As previously reported in more detail in our recent blog Canadian National Security Review Ends in Divestiture , as one of a number of closing conditions to its acquisition of Genworth Financial, Inc. (Genworth), China Oceanwide Holdings Group Co., Ltd. (Oceanwide) was required to obtain Canadian regulatory approval of its indirect acquisition of control of Genworth’s Canadian subsidiary Genworth MI Canada Inc. (Genworth Canada).
In considering whether to grant that approval, the Office of the Superintendent of Financial Institutions (OSFI) was required to consider a number of factors including the potential impact of the transaction on Canada’s “national security”. At issue from a national security perspective was Canada’s concern about China-based Oceanwide obtaining access to sensitive personal data regarding Genworth Canada’s Canadian customers.
When the Canadian regulator failed to grant its approval in a timely fashion, at least from the parties’ perspective, Genworth, in the words of its CEO, found itself with “no choice” but to dispose of Genworth Canada in order to remove the need for the OFSI clearance. Canadian headquartered Brookfield Business Partners L.P. (Brookfield) then stepped in to purchase Genworth’s 57% stake in Genworth Canada thus removing the Canadian national security roadblock to the closing of the Oceanwide/Genworth merger. Or so it was thought.
It now seems that OSFI views the Genworth/Brookfield transaction as also raising a potential national security concern. As a result, the clearance process that one might have assumed would be a smooth sailing experience for Brookfield has encountered some headwinds slowing that clearance process down.
Genworth reported in an earnings call on October 30, 2019 that an agreement entered into with Genworth Canada when it went public in 2009 requires Genworth to provide transition services to Genworth Canada for a 12 to 18 month period immediately following Genworth selling its majority stake in Genworth Canada.

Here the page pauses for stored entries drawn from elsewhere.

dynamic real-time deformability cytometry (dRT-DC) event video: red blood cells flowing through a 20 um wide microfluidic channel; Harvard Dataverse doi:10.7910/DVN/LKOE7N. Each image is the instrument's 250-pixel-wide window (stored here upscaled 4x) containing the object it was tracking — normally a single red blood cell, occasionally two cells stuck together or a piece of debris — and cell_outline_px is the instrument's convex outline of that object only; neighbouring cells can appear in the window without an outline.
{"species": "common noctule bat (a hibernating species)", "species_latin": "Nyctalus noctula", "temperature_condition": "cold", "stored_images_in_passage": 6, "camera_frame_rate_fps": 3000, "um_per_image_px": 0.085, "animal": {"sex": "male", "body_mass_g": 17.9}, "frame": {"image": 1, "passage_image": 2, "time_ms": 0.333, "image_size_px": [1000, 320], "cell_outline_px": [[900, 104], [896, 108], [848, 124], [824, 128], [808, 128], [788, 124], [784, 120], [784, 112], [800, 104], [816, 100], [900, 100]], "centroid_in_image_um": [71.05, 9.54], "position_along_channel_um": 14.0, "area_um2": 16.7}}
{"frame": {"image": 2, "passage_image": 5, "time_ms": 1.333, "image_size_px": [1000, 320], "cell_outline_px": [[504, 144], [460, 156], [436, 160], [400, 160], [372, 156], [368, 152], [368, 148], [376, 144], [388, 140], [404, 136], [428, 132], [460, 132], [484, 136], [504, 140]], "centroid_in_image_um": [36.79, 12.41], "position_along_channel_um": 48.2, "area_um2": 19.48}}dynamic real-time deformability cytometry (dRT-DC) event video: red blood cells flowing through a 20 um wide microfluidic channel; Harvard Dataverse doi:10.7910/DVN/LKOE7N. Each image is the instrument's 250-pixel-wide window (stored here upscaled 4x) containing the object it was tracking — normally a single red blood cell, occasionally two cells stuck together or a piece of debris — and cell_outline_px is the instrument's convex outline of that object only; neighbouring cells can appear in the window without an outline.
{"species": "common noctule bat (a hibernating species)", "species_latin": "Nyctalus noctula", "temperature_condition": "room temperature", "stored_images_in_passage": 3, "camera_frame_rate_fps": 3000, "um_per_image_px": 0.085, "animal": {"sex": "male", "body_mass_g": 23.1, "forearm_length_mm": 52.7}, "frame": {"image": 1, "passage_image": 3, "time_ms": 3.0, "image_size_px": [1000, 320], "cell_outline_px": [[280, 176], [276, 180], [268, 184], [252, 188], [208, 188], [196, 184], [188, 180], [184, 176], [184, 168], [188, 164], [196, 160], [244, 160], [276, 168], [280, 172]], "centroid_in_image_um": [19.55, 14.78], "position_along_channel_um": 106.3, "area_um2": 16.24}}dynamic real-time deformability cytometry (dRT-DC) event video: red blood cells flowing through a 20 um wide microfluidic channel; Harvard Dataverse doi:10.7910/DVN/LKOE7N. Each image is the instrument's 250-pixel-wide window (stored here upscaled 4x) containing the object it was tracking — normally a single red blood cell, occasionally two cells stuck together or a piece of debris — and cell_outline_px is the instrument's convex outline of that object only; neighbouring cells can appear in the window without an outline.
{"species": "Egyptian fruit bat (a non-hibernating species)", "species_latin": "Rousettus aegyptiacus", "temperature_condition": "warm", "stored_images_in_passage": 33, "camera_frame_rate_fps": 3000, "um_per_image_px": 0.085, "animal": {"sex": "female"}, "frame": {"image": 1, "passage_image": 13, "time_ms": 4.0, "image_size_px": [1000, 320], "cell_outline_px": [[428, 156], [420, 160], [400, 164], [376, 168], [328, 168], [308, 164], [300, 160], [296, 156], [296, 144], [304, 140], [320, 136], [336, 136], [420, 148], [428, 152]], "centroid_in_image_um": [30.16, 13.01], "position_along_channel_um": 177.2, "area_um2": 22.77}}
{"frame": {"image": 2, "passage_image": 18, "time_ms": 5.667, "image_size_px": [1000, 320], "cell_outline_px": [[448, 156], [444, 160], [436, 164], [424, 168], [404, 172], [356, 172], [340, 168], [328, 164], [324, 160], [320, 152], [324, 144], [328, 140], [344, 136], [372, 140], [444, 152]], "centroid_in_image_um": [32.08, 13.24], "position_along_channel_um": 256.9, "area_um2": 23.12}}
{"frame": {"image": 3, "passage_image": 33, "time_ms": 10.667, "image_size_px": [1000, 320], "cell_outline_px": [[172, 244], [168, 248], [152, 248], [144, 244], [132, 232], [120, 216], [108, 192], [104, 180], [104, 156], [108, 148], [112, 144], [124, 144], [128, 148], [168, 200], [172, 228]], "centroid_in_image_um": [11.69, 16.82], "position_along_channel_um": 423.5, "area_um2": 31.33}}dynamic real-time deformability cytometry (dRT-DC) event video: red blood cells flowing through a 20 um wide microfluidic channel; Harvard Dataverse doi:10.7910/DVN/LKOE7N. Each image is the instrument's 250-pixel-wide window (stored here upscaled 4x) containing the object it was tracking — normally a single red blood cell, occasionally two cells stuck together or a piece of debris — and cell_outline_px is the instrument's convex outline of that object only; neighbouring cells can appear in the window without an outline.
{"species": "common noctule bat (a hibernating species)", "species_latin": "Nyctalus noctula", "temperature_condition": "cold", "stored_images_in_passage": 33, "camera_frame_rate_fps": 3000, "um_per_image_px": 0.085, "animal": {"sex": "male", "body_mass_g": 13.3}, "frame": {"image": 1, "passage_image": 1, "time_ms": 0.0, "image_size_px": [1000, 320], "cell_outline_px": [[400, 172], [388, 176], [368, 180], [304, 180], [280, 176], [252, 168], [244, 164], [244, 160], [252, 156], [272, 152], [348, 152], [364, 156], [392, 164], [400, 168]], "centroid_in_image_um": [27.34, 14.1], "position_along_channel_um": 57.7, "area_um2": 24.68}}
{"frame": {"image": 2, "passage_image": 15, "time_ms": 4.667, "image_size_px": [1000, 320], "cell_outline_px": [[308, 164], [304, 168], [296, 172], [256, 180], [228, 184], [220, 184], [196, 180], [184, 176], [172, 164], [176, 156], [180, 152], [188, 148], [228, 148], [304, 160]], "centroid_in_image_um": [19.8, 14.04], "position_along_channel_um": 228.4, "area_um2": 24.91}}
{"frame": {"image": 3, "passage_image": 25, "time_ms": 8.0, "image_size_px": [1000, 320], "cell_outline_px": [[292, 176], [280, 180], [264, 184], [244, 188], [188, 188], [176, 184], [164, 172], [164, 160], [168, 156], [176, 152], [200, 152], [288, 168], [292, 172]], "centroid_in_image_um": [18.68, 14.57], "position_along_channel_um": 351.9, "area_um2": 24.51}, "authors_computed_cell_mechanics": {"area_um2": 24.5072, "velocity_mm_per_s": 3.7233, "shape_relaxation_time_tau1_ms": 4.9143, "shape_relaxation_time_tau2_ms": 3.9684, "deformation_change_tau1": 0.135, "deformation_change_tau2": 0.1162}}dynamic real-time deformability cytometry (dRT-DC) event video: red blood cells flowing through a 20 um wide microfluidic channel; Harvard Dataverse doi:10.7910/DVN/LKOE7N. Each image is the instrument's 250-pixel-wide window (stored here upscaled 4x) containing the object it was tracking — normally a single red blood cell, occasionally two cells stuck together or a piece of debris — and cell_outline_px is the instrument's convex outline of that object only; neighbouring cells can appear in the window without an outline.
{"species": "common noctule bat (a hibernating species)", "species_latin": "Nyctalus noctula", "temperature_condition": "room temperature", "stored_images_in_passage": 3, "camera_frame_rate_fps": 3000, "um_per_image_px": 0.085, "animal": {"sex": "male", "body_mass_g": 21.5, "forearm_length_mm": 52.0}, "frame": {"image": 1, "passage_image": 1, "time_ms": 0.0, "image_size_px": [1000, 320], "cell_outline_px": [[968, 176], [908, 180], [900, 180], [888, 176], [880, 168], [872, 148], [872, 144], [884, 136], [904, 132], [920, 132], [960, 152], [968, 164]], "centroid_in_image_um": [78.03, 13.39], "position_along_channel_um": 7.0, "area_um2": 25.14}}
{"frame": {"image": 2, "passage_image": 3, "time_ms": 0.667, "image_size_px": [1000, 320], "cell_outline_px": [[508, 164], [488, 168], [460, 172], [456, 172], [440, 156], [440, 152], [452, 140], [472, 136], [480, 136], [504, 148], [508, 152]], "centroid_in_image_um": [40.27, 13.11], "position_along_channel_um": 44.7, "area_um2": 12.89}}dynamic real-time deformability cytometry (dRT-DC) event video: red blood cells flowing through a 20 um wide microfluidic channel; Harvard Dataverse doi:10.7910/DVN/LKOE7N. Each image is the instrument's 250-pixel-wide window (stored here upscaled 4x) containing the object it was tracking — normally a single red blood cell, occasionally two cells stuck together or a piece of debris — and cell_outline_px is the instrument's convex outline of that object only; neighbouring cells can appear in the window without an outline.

Because Genworth will likely, for some period of time, be providing transition services to Genworth Canada, including IT infrastructure and accounting-related support functions, after Oceanwide has acquired control of Genworth, OSFI is concerned about Oceanwide’s ability to access sensitive personal data about Genworth Canada’s Canadian customers during that transition period. OSFI has now asked Genworth, Brookfield and Genworth Canada to work together to develop a mitigation plan to ensure that appropriate data protections are in place during the portion of the transition period that continues to run after the closing of Oceanwide’s purchase of Genworth.
Other than the OSFI clearance, Genworth reported that Genworth and Brookfield have received all other required approvals to complete the sale of Genworth Canada and that the parties are still targeting closing the transaction by the end of 2019. One question that remains is whether the parties, which now include Brookfield, will find OSFI more responsive to providing the requested clearance than it was when only Oceanwide and Genworth were asking for a similar decision.